The bad news is that I missed these shows while I was gone: Surplus 1980 and ReCardiacs Fly; Craig Taborn, Amy X. Neuburg and Pamela Z at Other Minds; Other Minds in general; Emily Hay visiting from L.A.; Lotte Anker visiting from Europe; a couple of rare Tin Hat group appearances; Miya Masaoka (another rare in-town appearance) in a show that also included Lisa Mezzacappa’s new strings band; the ROVA Saxophone Quartet performing with a guitar quartet; The Residents’ anniversary show at Bimbos; and Chris Potter, whose new ECM album is quite compelling. In Barcelona also missed a chance to see Spanish pianist Agusti Fernandez, due to evening work commitments.

Sure, there’s no way I would have seen all those shows, since many of them conflicted. Chris Potter probably would have been outa luck, going up against The Residents. I’m just complaining on principle.

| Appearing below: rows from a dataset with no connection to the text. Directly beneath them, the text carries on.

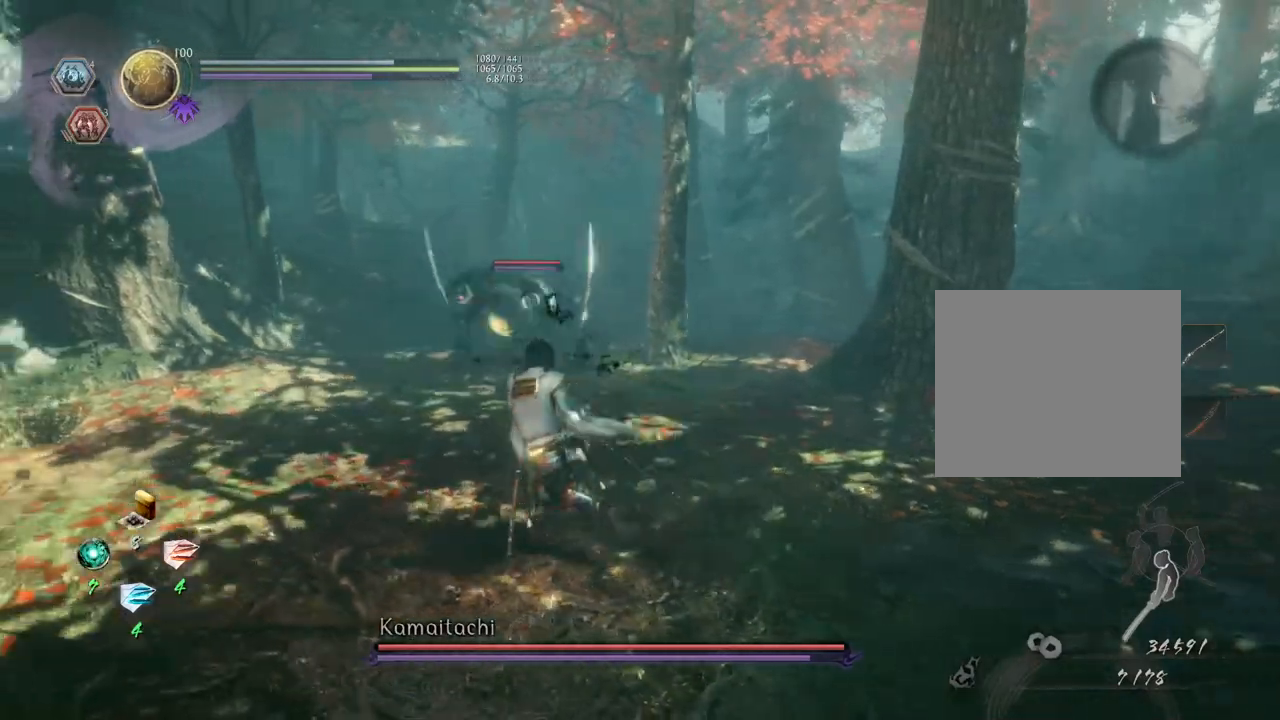
{"buttons": [], "left_stick": "down-left", "right_stick": "center", "events": [[233, "left_stick", "down-left"]]}
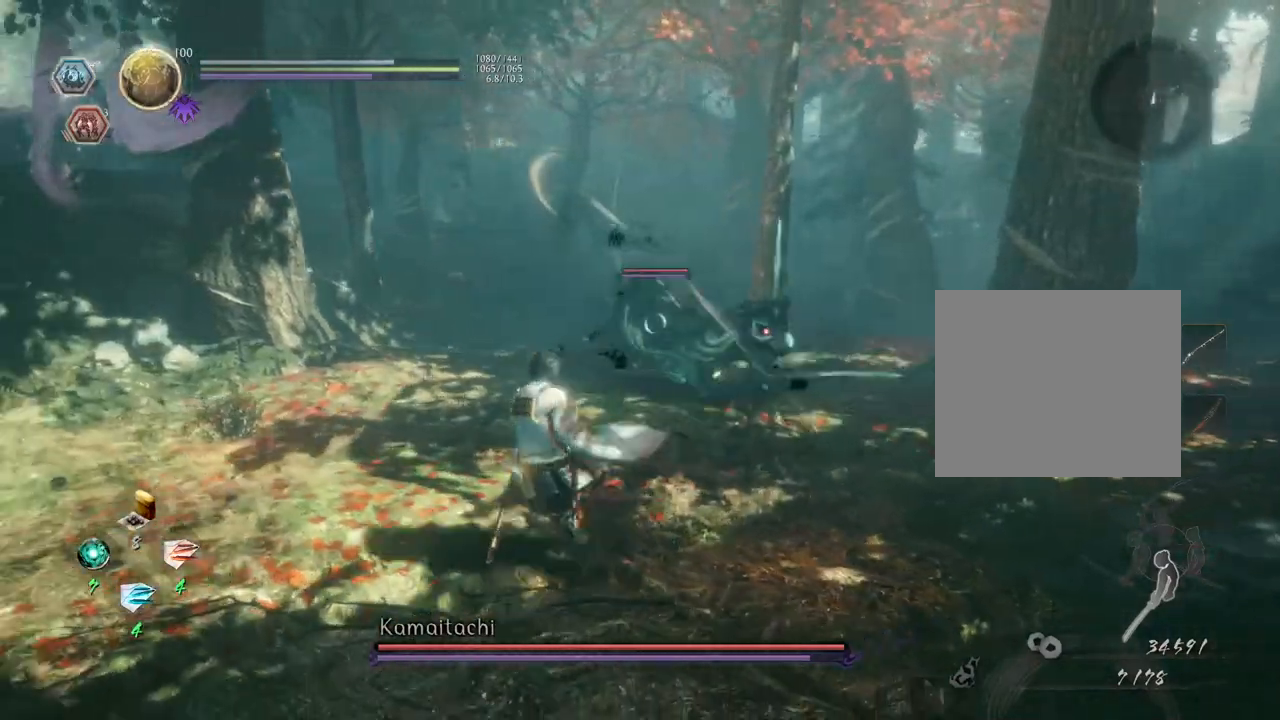
{"buttons": ["CROSS"], "left_stick": "down-left", "right_stick": "center", "events": [[83, "CROSS", "down"]]}
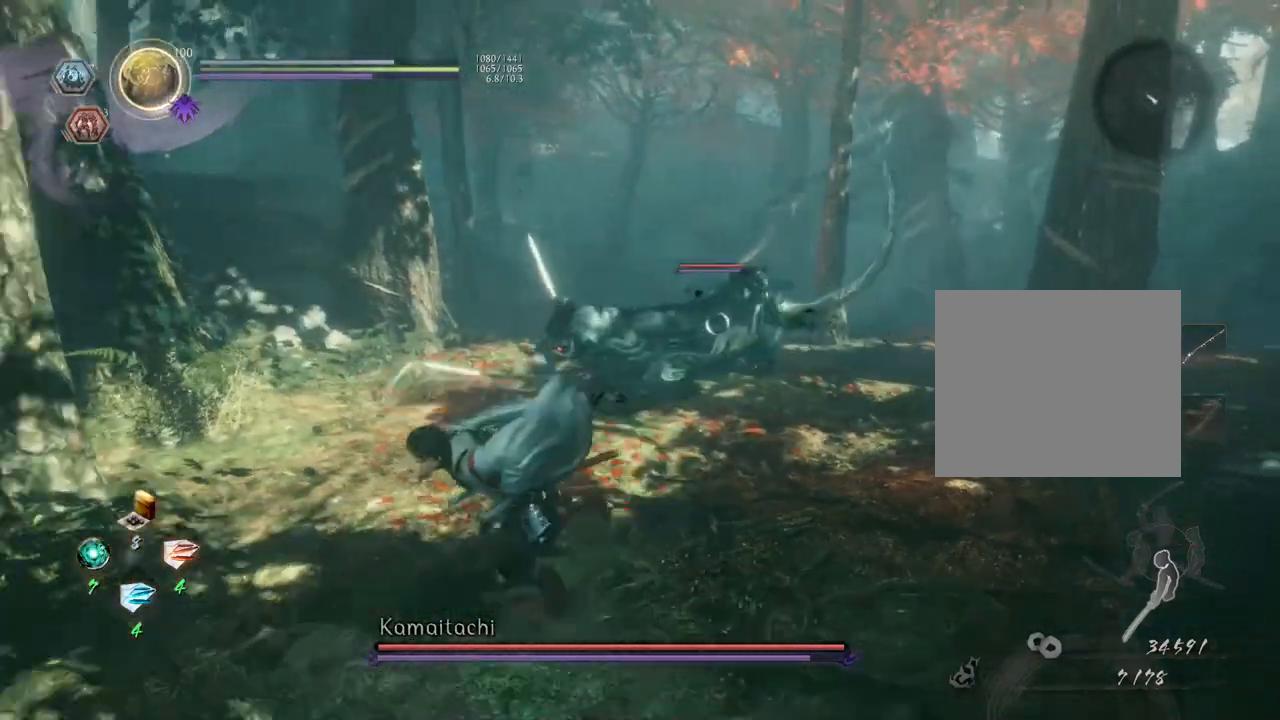
{"buttons": [], "left_stick": "down-right", "right_stick": "center", "events": [[33, "CROSS", "up"], [317, "left_stick", "down-right"]]}
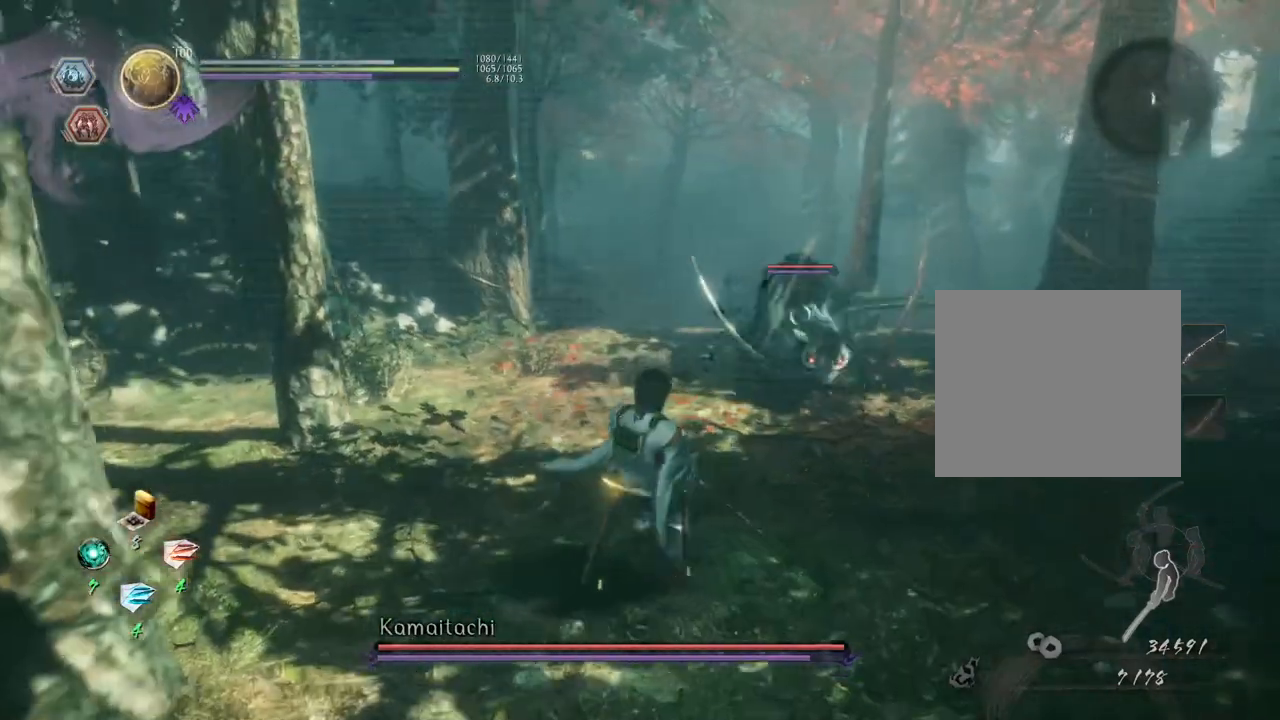
{"buttons": [], "left_stick": "up", "right_stick": "center", "events": [[17, "left_stick", "center"], [150, "L1", "down"], [317, "left_stick", "up"], [367, "L1", "up"]]}
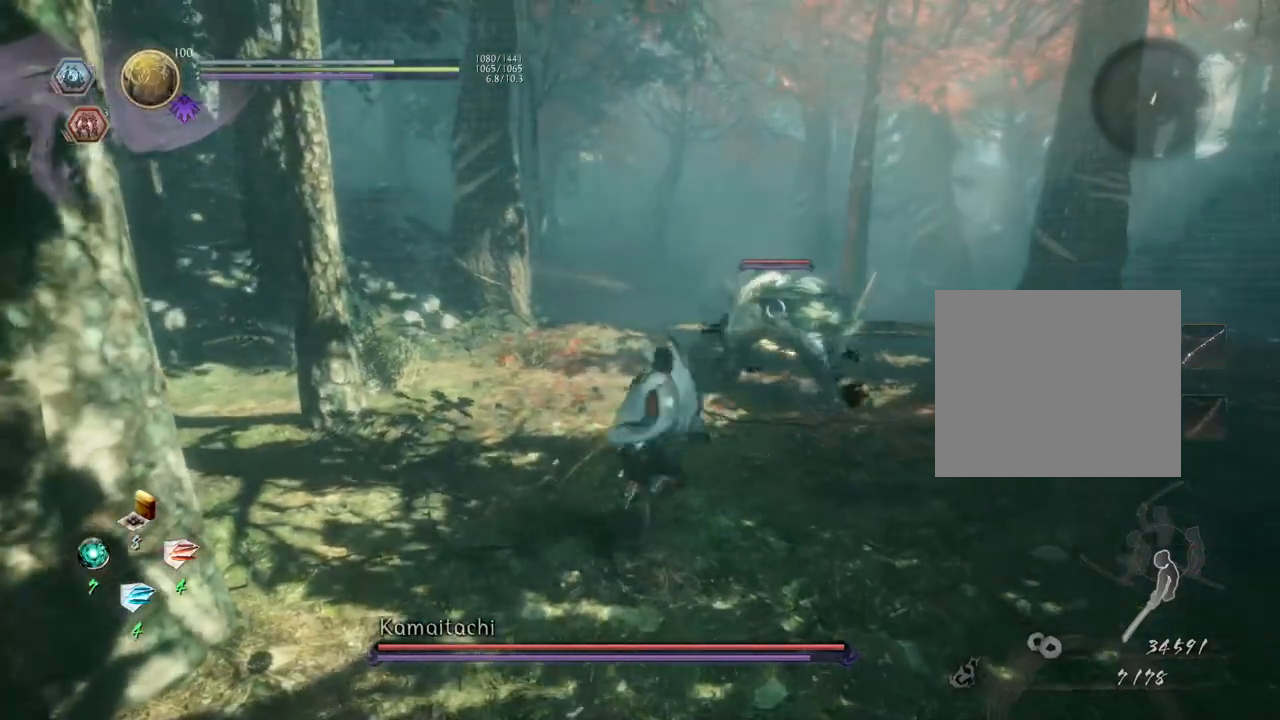
{"buttons": ["CROSS"], "left_stick": "up", "right_stick": "center", "events": [[17, "CROSS", "down"]]}
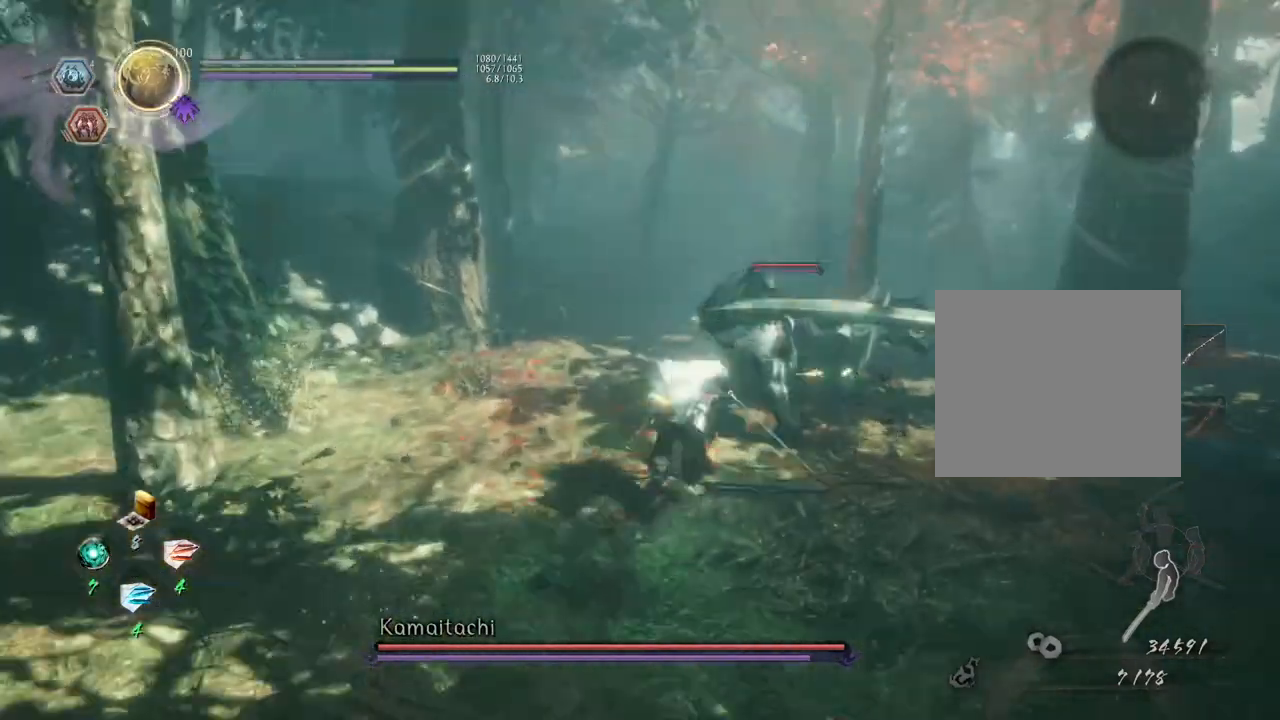
{"buttons": ["SQUARE"], "left_stick": "center", "right_stick": "center", "events": [[100, "CROSS", "up"], [217, "left_stick", "center"], [267, "SQUARE", "down"], [383, "SQUARE", "up"], [467, "SQUARE", "down"]]}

Meanwhile, it’s a really busy week of music coming up, with too many things to mention. I’ll list a few, but I’m unfairly leaving out so much — take a look at Bayimproviser.com to see what I mean.

  • William Parker is in town at the end of the week, starting Friday, March 8, doing a lot at Stanford’s Bing Hall and a Sunday afternoon performance at San Francisco’s Center for New Music. The latter is a solo show followed by a set from Lisa Mezzacappa’s Bait & Switch.
  • Mills College is running its annual Signal Flow series (concerts of new works by students) starting Thursday, March 7 through the weekend.
  • Great lineup for the Monday, March 4 installment of monthly jazz at The Makeout Room (San Francisco):  Karl Evangelista’s Ai Ai, Dave Slusser’s new quartet, and Aram Shelton’s Ton Trio II.
  • Larry Ochs has some new composing for quintet that debuts on Friday, March 8 at the Center for New Music; he’ll have trumpeter Nate Wooley in his band, who’s also appearing Weds. March 6 at Berkeley Arts Festival.

I didn’t get a chance to do any serious record shopping in Barcelona, but luckily, there are four CD stores along Calle dels Tallers [Street of Workshops, in Catalan, I think].  Mostly, they specialize in American/British rock — i.e., they look just like CD stores here, but with a lot more metal and a lot of classic rock. Revolver Records had a section set aside for Spanish and Catalonian bands, so that’s where I concentrated my time. Using the principle of judging a CD by its cover, I picked up some poppy, mellow electronica from a Catalan trio called Lasers and an indie rock album from a Spanish indie-pop band that looks like it’s been around for a while, Los Planetas. Pretty happy with both of them, but I’m hoping to dig a little deeper if I ever make it back.